Article ID:206598218
2 minute readKnowledge base

Issue

  • When managing user permissions, a user might set a permission wrong and lose access when using their main administrator account. Regaining access can be done in a few steps.

  • global security needs to be changed, unable to login as administrator

Environment

Resolution

There are two methods you could follow to restore access:

  1. Restore a backup of your previous security realm settings from before you changed it

  2. Disable security entirely so you can re-configure your security realm

The preferred option is option 1, since you will be restoring your previous authentication settings.
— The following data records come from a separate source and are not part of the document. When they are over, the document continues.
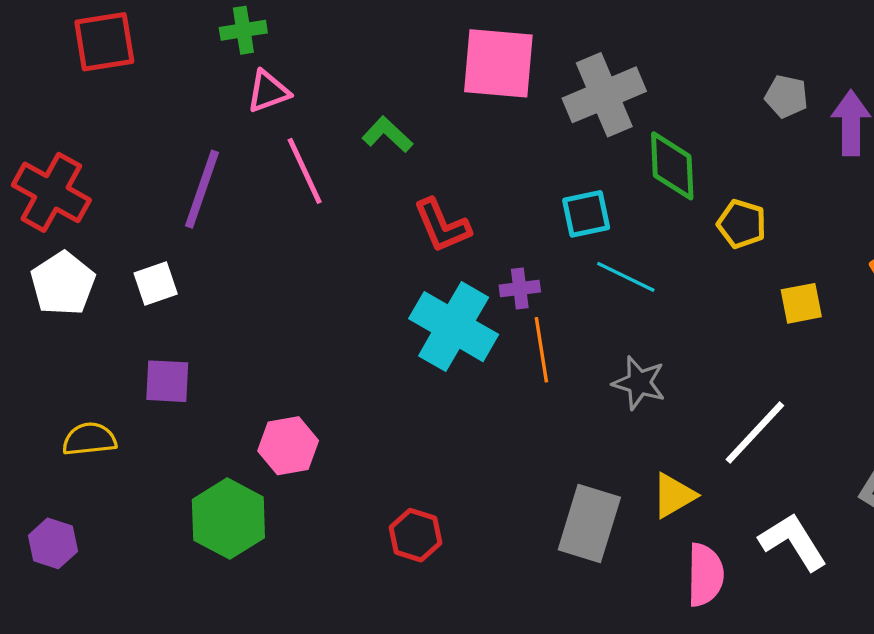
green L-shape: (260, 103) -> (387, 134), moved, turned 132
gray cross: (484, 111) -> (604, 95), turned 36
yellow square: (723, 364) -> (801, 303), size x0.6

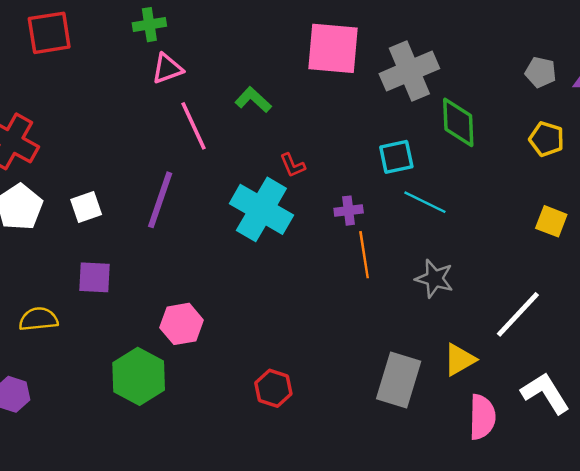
purple line: (202, 189) -> (160, 200), moved
yellow pentagon: (742, 224) -> (547, 139), moved
red L-shape: (442, 226) -> (292, 165), size x0.6
yellow square: (801, 303) -> (551, 221), turned 32
cyan cross: (454, 327) -> (261, 209), moved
Option 2 which disables security entirely is dangerous if your instance is accessible to anyone else. The reason it is dangerous is because anyone who can access the controller when security is disabled can access all information on that controller, including secret credentials and all of your jobs. The second option should only be used when you isolate network access to the controller during the timeframe when security is disabled.

Option 1

For option 1, which is restoring a backup of your previous security realm settings:

  1. Stop the service.

  2. Restore the JENKINS_HOME/config.xml from the backup you took immediately before you changed the security realm. We recommmend you do a diff of the current content of JENKINS_HOME/config.xml and the version from the backup before you replace it, to ensure you understand what you are reverting.

  3. Start the service.

Option 2

For option 2, which is disabling security entirely so you can re-configure your security realm:

  1. Stop Jenkins

  2. Edit the config.xml file in the JENKINS_HOME folder and locate this line:

    `<useSecurity>true</useSecurity>`

    Set the value to false

  3. Start Jenkins

  4. If you don’t know your admin password when using Jenkins’ own user database for your Security Realm, go to JENKINS_URL/user/admin/configure to set the new admin password.

  5. Now go to Manage Jenkins -> Configure Global Security and choose your Security Realm and Authorization settings to re-enable security.